Faz alguns dias que uma charge sobre a eleição americana chamou a atenção pelo inusitado entre os candidatos. No desenho, perfilados num palanque, estavam Joe Biden sentando em uma cadeira de rodas com uma enfermeira segurando um tubo de soro, e Donald Trump, vestido com um uniforme laranja de presidiário e arrastando uma bola de ferro.
Acima deles, uma faixa com os dizeres: “debate para escolher o ocupante do cargo mais importante do planeta”.
Capacidade
A charge é uma caricatura da realidade americana. Biden, por exemplo, não é retratado como alguém fragilizado apenas por causa da idade que tem (81 anos), mas por não conseguir transmitir aos eleitores a energia necessária para enfrentar a dureza de comandar o país mais poderoso do planeta, numa época de conflitos bélicos que desafiam a liderança americana.
A maneira como um governante é visto pelo seu povo depende da capacidade que ele demonstra para enfrentar os problemas daquele tempo histórico.
Discurso…
Lula (PT), por exemplo, é mais novo do que Biden, está agora com 78 anos, e os eleitores não conseguem enxergá-lo como alguém que consegue conduzir o país para os desafios do futuro. Ele e a equipe entendem pouco de tecnologia, vivem com a cabeça em lutas sindicais que, em sua maioria, perderam sentido prático, discursam dentro de um maniqueísmo “pobres x ricos” que não se encaixa mais no ambiente mental brasileiro.
…antigo
A luta de classes enfraqueceu quando as classes entenderam que são interdependentes. Só há emprego com empregador, só há produção com empregados. E o PT não consegue entender isso, entre outros motivos, porque não renovou seus quadros.
Um exemplo é a bancada federal petista, hoje com 68 deputados. O partido é o que tem a maior média de idade entre todas as siglas com parlamentares eleitos: 55.7 anos.
Velho e novos
A média de idade dos parlamentares do União Brasil, por exemplo, é de 47.6 anos. No Podemos, a média é de 45.2 anos, quase 10 a menos que no PT.

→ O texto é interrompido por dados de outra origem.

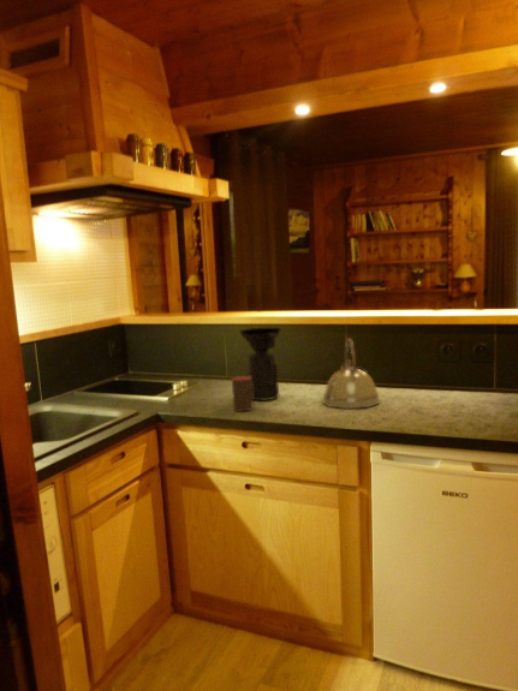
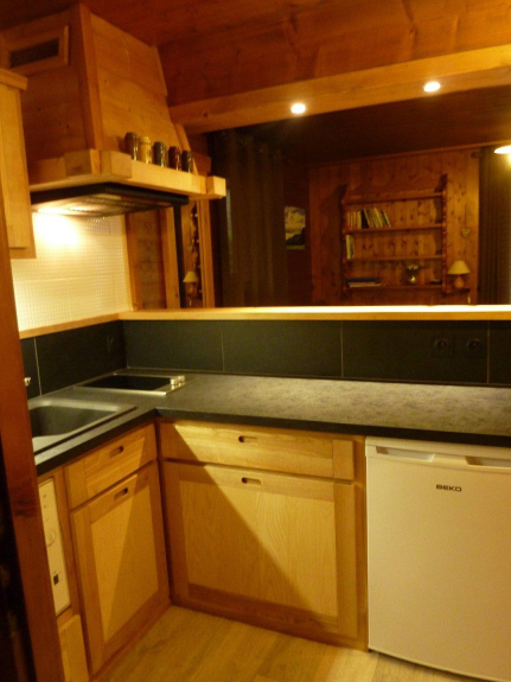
- coffee maker [239,327,282,401]
- cup [231,375,255,412]
- kettle [322,336,381,410]
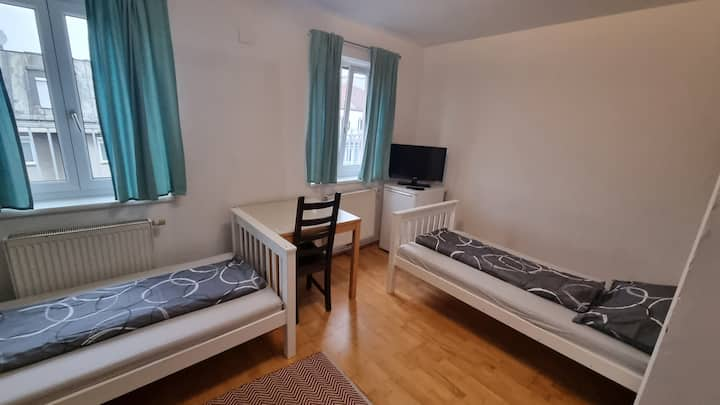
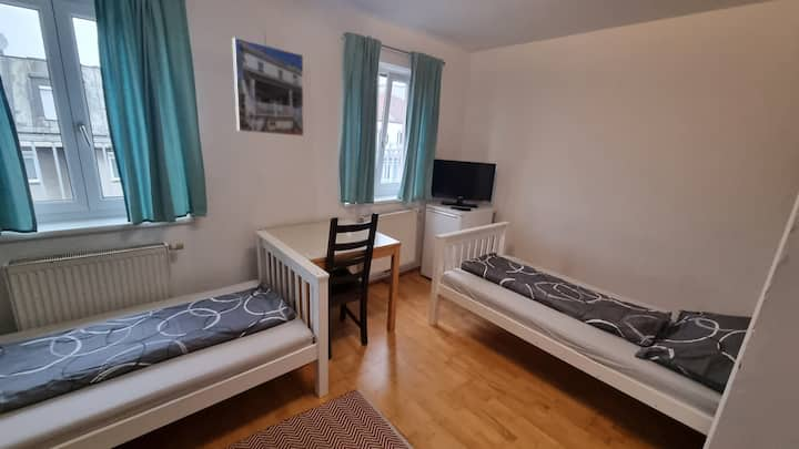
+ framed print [231,37,305,137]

Entre as bancadas com a maior média de idade, os petistas são seguidos pelo PDT (54.5 anos), pelo PSDB (53.3 anos) e pelo PSB (51.1 anos).
Encolhendo
Esses três últimos partidos têm em comum um enfraquecimento de sua representatividade, todos encolheram expressivamente na última eleição. O PSDB perdeu 16 cadeiras em 2022, o PSB perdeu 18 cadeiras e o PDT perdeu 11 representantes.
O PT foi o único que cresceu, embalado na polarização com Bolsonaro, conseguiu 12 cadeiras a mais.
Mas em comparação com o partido do principal adversário, o PL, que tem uma média de idade mais baixa (49.5), a diferença é imensa. A sigla bolsonarista aproveitou muito mais a polarização e aumentou em 66 cadeiras sua participação na Câmara.
Crise nova…
O problema é a idade? Não mesmo. O problema é envelhecer mal. Se ter mais jovens no partido fosse sinônimo de sucesso, o Podemos e o PSOL (47.2 anos) seriam os maiores e mais representativos partidos do país. E não são.
O problema é não ter capacidade e humildade para se atualizar e encarar novos desafios com novas ideias, ao invés de recauchutar as antigas. É o caso do PT, do PDT, do PSB e do PSDB, com raras exceções.
…solução antiga
Um exemplo prático: quando os petistas olham para a crise e defendem que precisam gastar mais dinheiro público para aquecer a economia, estão usando uma receita dos anos 1980 e 1990, para um problema de 2024. Isso piora a situação e já vivemos o resultado nefasto disso em crises anteriores. Mas é como se este governo não soubesse como fazer diferente.
Mesclando
Qual a receita, então? Quando os mais velhos convivem com os mais novos em harmonia, no mesmo ambiente, é onde se encontra mais sucesso.
A experiência ensina e a juventude atualiza. Renovar aos poucos é uma solução. Mas nunca se permitiu que isso acontecesse no PT. Renovar era correr o risco de perder poder interno.
O medo de dividir os palanques criou grupos políticos cheios de limitações e eles, hoje, limitados, estão comandando o país.
No meio
O levantamento feito com os partidos brasileiros e a idade dos parlamentares dá uma dica dessa estratégia de ter os mais velhos convivendo com novas lideranças no PSD. O partido tem média de idade de 50 anos. É o meio do caminho entre os mais velhos do PT, com média de quase 56 anos, e os mais novos do Podemos, com média de 45 anos.
Quem mais tem acertado nessa mescla entre tradição e inovação é o partido de Gilberto Kassab.
Ampliou
O PSD ganhou oito cadeiras na Câmara em 2022 e este ano ultrapassou o MDB se tornando o partido com o maior número de prefeituras do país.
É um partido bem ramificado, diverso, com pautas que passam pela preocupação social sem abrir mão da estabilidade econômica.
O PSD tem gente que se encaixaria facilmente no PT com suas pautas históricas e tem gente que estaria facilmente no PSDB com suas bandeiras históricas de estabilidade econômica.
Se essa gente não está lá é porque essas siglas envelheceram mal e não aceitam novidades.
Quem manda
O problema, é bom entender, não é a idade física, mas a ausência na renovação das ideias. E a troca prevista na presidência do PT serve como reflexão. Gleisi Hoffmann (PT) deve sair no fim do ano e o preferido de Lula para o posto é Edinho Silva (PT), atual prefeito de Araraquara.
Ambos são novos, têm 58 anos, a mesma idade. Mas Gleisi é vista como um dinossauro ideológico e Edinho é adorado por empresários e agentes do mercado financeiro por causa da capacidade de articulação e das posições de equilíbrio fiscal mais próximas, inclusive, às do ministro da Fazenda, Fernando Haddad (PT).
Para o governo
Você pode pensar que com Gleisi saindo da presidência o governo Lula poderá finalmente se renovar. Entretanto, a dificuldade é muito mais profunda.
O governo não consegue se livrar fácil dos petistas de pensamento mal envelhecido. Já é certo que Gleisi, por exemplo, deixando a presidência do PT, vira ministra. E o Brasil que aguente.